UK house prices
UK house prices are rising at different rates across the country, with London the runaway leader at 12.3% growth Reuters

The average price of a UK home has hit a quarter of a million pounds, according to the Office for National Statistics, the point at which the stamp duty rate increases from 1% to 3%.

House prices across the UK rose by an average of 5.5% across the year in December. Excluding London and the south east, where growth has defied the post-financial crisis slump, house prices lifted 3.1%.

In London, house prices jumped 12.3% over the same period. The region with the slowest growth was Scotland at 0.5%. Excluding London and the South East, the average UK house price was £195,000, said the ONS

UK house price regional chart
Chart showing regional breakdown of house price growth. ONS

The house price report follows comments by David Miles, a policymaker at the Bank of England (BoE), who dismissed fears that there is a bubble forming in the UK housing market.

Miles said the BoE's financial policy committee (FPC) has tools to restrain the housing market if the beginnings of a bubble appeared.
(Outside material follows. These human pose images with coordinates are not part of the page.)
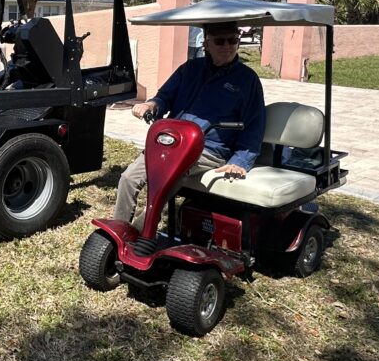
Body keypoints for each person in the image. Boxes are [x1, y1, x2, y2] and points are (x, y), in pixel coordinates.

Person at [113, 21, 266, 224]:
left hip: (209, 150)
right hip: (172, 141)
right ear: (206, 44)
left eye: (233, 40)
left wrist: (239, 162)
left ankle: (140, 235)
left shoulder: (248, 80)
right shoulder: (189, 69)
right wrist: (151, 105)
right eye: (220, 41)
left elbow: (254, 125)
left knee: (164, 185)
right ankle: (118, 230)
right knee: (129, 179)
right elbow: (165, 97)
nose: (228, 46)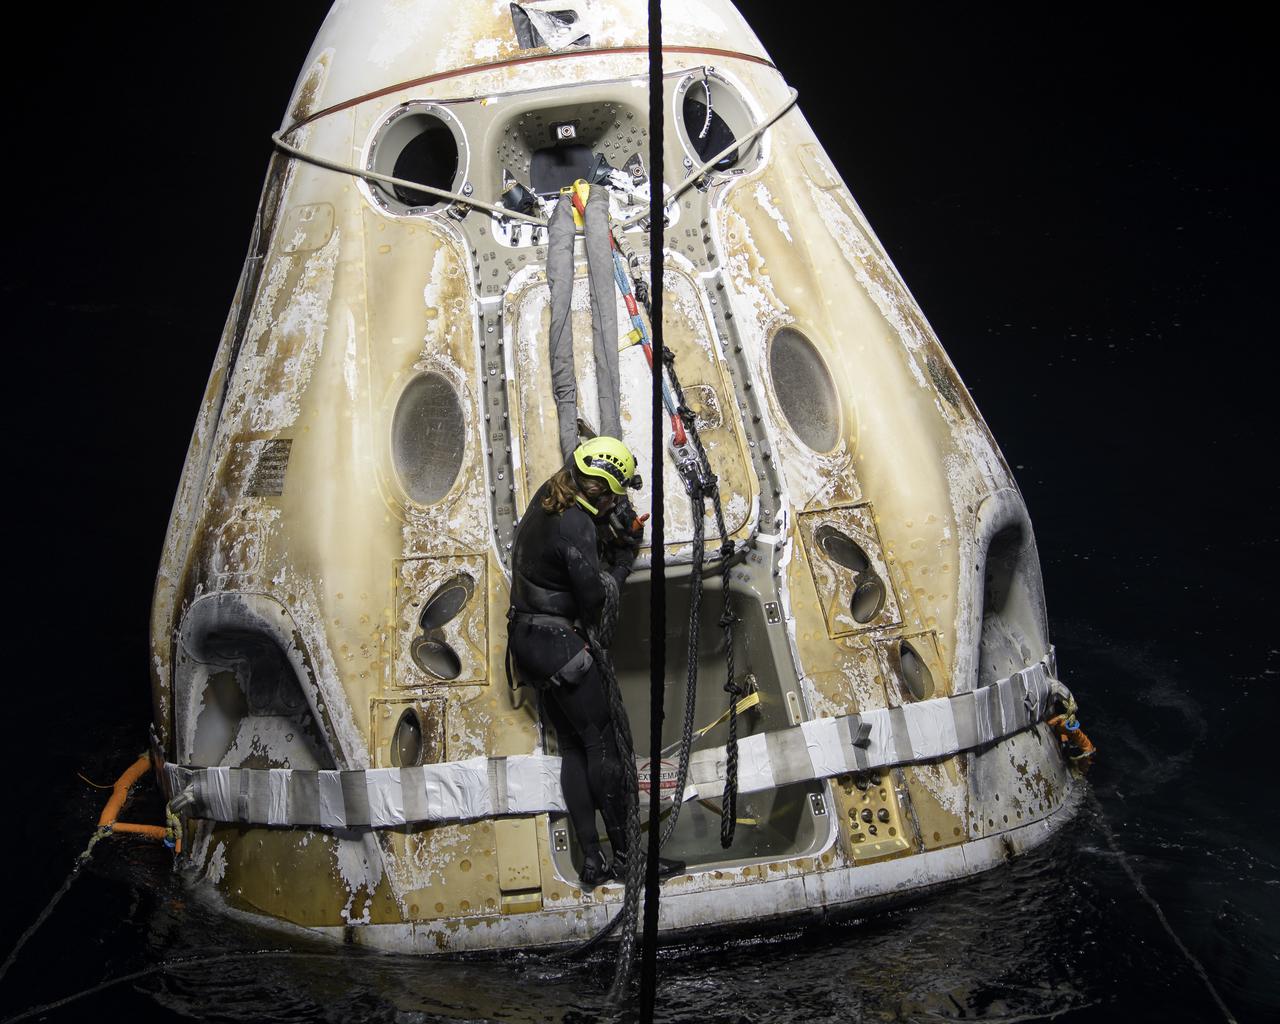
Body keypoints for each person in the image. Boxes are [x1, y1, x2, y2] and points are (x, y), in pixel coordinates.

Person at [507, 436, 665, 887]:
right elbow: (594, 598)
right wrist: (624, 557)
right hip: (559, 643)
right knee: (606, 747)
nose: (618, 500)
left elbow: (559, 562)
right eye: (614, 493)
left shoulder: (550, 492)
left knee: (575, 747)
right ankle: (626, 860)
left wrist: (606, 531)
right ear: (599, 489)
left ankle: (591, 860)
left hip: (528, 640)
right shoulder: (575, 524)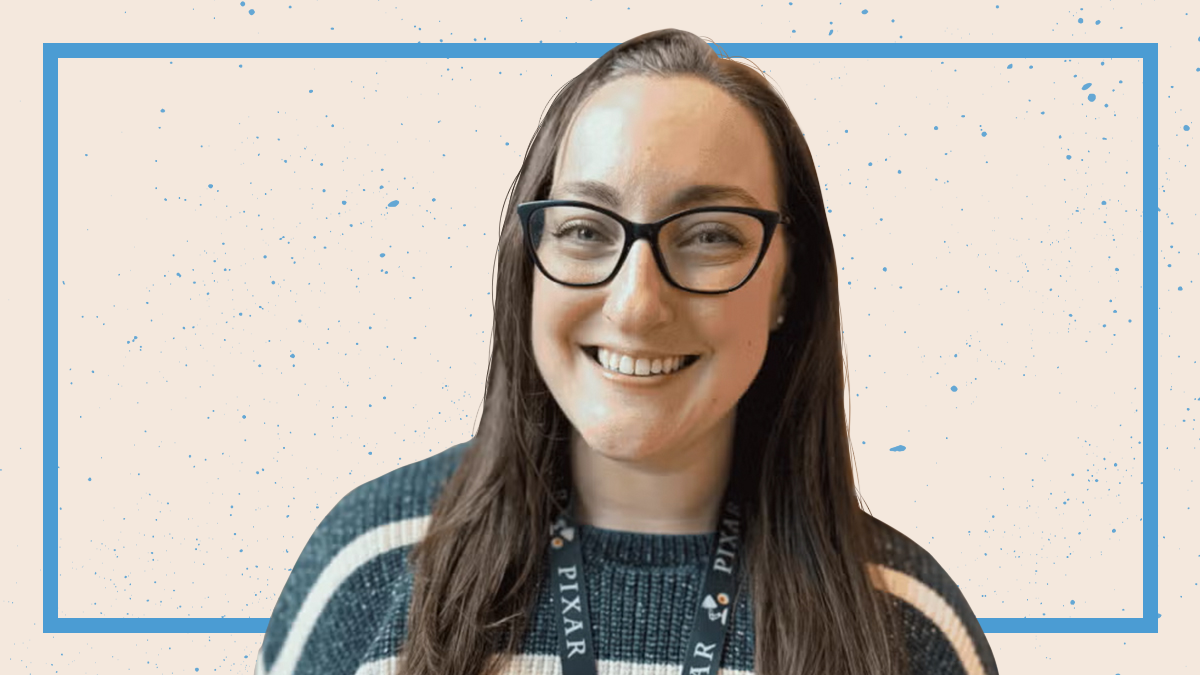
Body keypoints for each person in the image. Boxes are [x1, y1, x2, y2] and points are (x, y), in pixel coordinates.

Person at [254, 28, 999, 675]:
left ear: (786, 283)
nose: (637, 305)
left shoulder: (907, 625)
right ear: (529, 261)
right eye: (585, 228)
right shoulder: (369, 565)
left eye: (710, 234)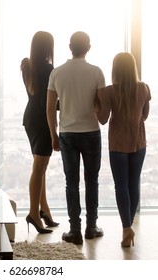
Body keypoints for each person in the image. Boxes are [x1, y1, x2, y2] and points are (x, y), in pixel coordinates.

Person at [46, 31, 105, 244]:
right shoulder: (96, 72)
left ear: (69, 47)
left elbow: (50, 108)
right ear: (88, 47)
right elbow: (101, 106)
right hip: (91, 131)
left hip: (67, 133)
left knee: (71, 182)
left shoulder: (57, 73)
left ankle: (74, 230)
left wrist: (53, 135)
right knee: (92, 181)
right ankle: (91, 227)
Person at [95, 52, 151, 247]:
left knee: (121, 186)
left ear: (115, 69)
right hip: (139, 143)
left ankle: (127, 228)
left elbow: (102, 119)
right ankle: (129, 227)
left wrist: (96, 105)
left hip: (118, 145)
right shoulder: (144, 88)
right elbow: (144, 116)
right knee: (133, 185)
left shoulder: (110, 91)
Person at [21, 31, 59, 234]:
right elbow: (50, 103)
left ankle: (44, 210)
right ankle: (34, 213)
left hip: (30, 119)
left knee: (40, 167)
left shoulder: (26, 65)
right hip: (43, 121)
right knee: (39, 168)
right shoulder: (49, 70)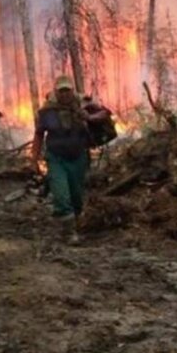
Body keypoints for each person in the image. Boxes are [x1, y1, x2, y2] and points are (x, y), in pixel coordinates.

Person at [30, 76, 110, 241]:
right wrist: (34, 158)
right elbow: (39, 134)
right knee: (61, 194)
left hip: (78, 157)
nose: (65, 94)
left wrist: (89, 118)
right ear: (56, 92)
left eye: (67, 90)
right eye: (61, 91)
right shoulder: (47, 111)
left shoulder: (83, 103)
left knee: (76, 195)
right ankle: (68, 232)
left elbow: (105, 113)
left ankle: (77, 222)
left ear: (72, 91)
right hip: (56, 158)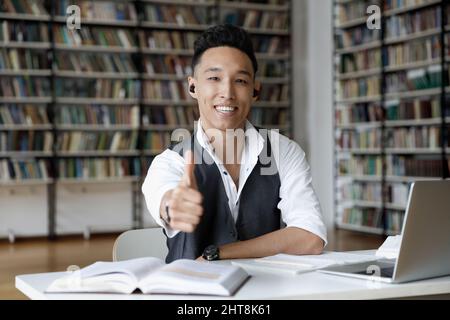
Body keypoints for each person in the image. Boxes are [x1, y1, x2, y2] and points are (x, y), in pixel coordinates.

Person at [142, 24, 327, 263]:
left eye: (240, 80)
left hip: (268, 293)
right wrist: (172, 207)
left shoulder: (283, 151)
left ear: (255, 90)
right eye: (214, 78)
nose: (227, 92)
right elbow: (164, 199)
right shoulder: (170, 162)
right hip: (191, 296)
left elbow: (310, 237)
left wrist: (220, 253)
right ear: (193, 86)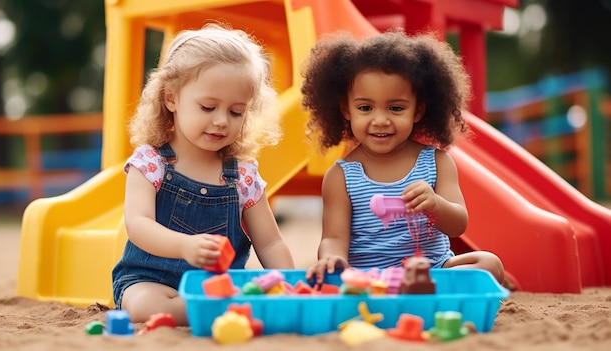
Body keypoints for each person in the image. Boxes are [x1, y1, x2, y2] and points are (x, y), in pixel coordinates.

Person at [112, 23, 295, 326]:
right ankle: (227, 313)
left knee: (248, 293)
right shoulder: (151, 163)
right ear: (171, 98)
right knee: (145, 305)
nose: (222, 121)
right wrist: (184, 246)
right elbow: (138, 224)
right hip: (152, 280)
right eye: (208, 107)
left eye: (236, 112)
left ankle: (222, 309)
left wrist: (288, 285)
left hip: (219, 287)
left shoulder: (243, 177)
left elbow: (270, 243)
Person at [301, 29, 504, 285]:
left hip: (432, 270)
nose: (381, 120)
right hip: (373, 278)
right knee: (331, 275)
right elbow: (334, 238)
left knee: (489, 264)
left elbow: (458, 225)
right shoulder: (341, 176)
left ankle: (421, 287)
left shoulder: (437, 162)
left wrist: (435, 205)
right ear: (346, 109)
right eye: (365, 108)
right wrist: (332, 258)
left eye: (396, 108)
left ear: (418, 111)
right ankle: (414, 291)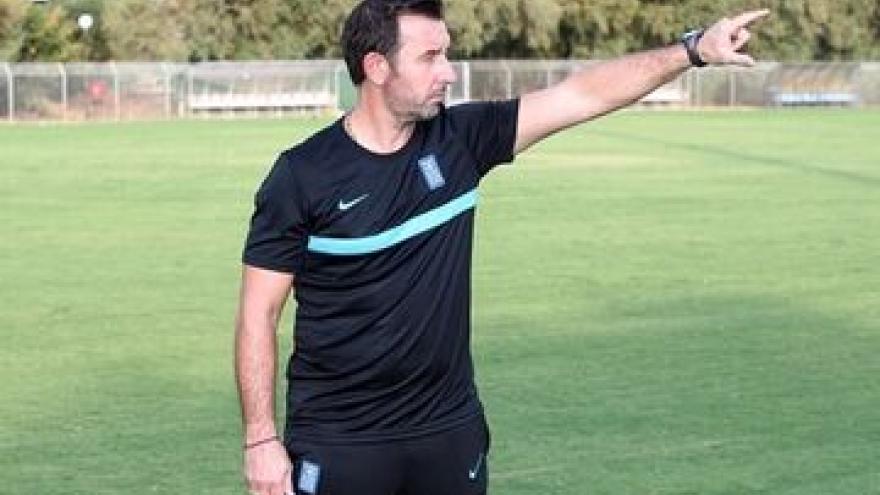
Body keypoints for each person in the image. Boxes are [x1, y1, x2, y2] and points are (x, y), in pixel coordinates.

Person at [234, 1, 768, 494]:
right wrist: (261, 439)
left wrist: (693, 51)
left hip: (449, 432)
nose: (448, 71)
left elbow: (582, 95)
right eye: (430, 57)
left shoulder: (460, 140)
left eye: (446, 53)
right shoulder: (301, 176)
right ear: (376, 67)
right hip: (340, 441)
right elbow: (259, 313)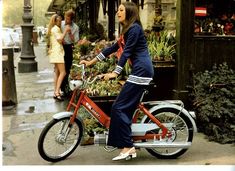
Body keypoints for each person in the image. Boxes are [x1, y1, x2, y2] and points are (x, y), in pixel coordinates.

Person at [80, 2, 154, 161]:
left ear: (129, 12)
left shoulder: (134, 29)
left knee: (119, 107)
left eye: (120, 10)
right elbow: (112, 48)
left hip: (142, 71)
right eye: (118, 10)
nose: (117, 12)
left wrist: (115, 72)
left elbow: (126, 52)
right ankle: (122, 143)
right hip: (138, 71)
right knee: (122, 108)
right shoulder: (127, 30)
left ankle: (128, 147)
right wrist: (91, 62)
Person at [47, 14, 70, 101]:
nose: (60, 22)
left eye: (61, 21)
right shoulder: (55, 29)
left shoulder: (55, 29)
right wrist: (66, 31)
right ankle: (57, 92)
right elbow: (60, 40)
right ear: (55, 21)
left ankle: (56, 92)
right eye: (59, 21)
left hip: (56, 52)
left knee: (57, 72)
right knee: (63, 72)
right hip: (58, 53)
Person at [61, 9, 80, 97]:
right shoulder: (60, 24)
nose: (66, 20)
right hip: (60, 47)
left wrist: (70, 33)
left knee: (67, 68)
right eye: (65, 17)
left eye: (68, 19)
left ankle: (65, 88)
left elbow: (75, 41)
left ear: (71, 19)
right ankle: (61, 88)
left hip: (68, 48)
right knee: (60, 69)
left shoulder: (75, 27)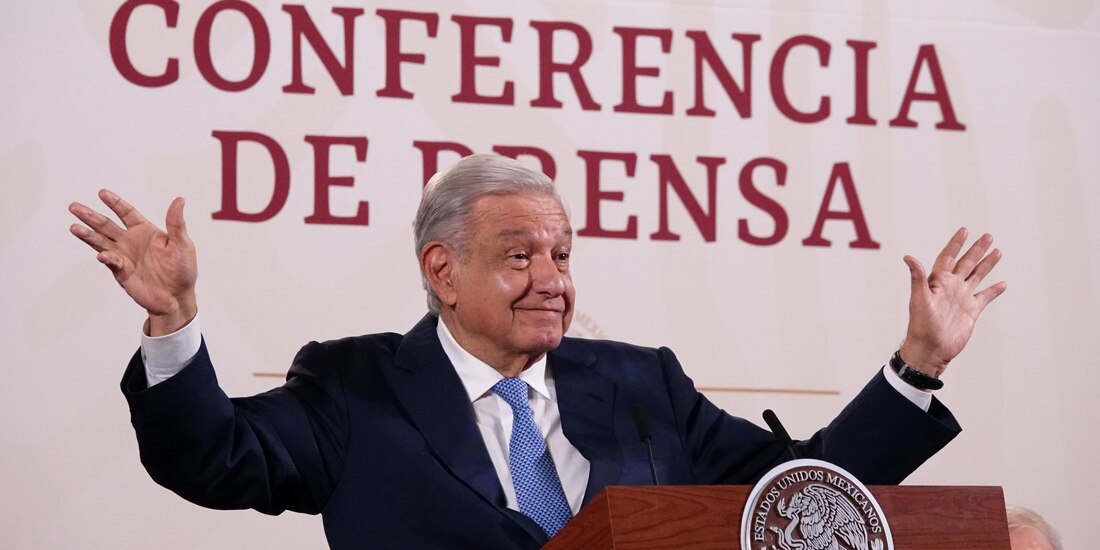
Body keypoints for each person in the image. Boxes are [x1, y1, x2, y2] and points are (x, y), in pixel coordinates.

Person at [68, 154, 1006, 549]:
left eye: (562, 253)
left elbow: (797, 503)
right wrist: (176, 317)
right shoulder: (353, 387)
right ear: (442, 268)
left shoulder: (645, 384)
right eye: (520, 257)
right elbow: (211, 455)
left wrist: (916, 365)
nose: (553, 278)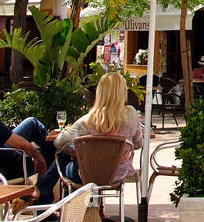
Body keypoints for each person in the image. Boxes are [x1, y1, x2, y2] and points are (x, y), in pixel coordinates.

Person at [51, 72, 142, 204]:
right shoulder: (131, 115)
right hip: (118, 174)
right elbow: (138, 144)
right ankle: (92, 209)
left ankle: (67, 212)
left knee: (62, 157)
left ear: (99, 92)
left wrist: (75, 152)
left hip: (88, 174)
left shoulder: (87, 121)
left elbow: (59, 142)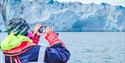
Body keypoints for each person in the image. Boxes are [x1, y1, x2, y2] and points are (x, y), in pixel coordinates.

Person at [0, 18, 70, 63]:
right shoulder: (39, 51)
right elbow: (62, 56)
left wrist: (35, 37)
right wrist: (51, 35)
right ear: (25, 30)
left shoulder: (5, 52)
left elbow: (24, 50)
"We're not in that situation at the moment, but they are mindful of the risks," Miles, a member of the monetary policy committee (MPC), told Bloomberg TV.

Critics of Help to Buy, a stimulus package for the mortgage market that has fuelled a rise in housing demand, say it risks blowing a new bubble.

They point to rising house prices, abnormally low interest rates, falling incomes in real terms, and a constrained supply of new homes as a dangerous environment for Help to Buy to operate in.

However, the Institute for Fiscal Studies (IFS), an influential thinktank, said in a report that there is no clear evidence of a housing bubble in the UK.

The IFS said UK house prices are well below their pre-crisis peaks in nominal and real terms, meaning there is a lot of slack in the housing market.

It also pointed to data from Nationwide Building Society showing the house price to earnings ratio, a useful indicator of a housing bubble, is still following its long-term trend and there is no sudden upturn.

Moreover, mortgage costs are not eating up as much household disposable income as they have historically.

Since 1974, the average proportion of UK households spending more than a quarter of their disposable income on repaying the interest on mortgages was 8.5%. In 2011, it was just 5.4%.

House building is also picking up. The volume of new homes registered with the National House Building Council (NHBC) hit 133,670, up 28% on the year before and the most since 2007.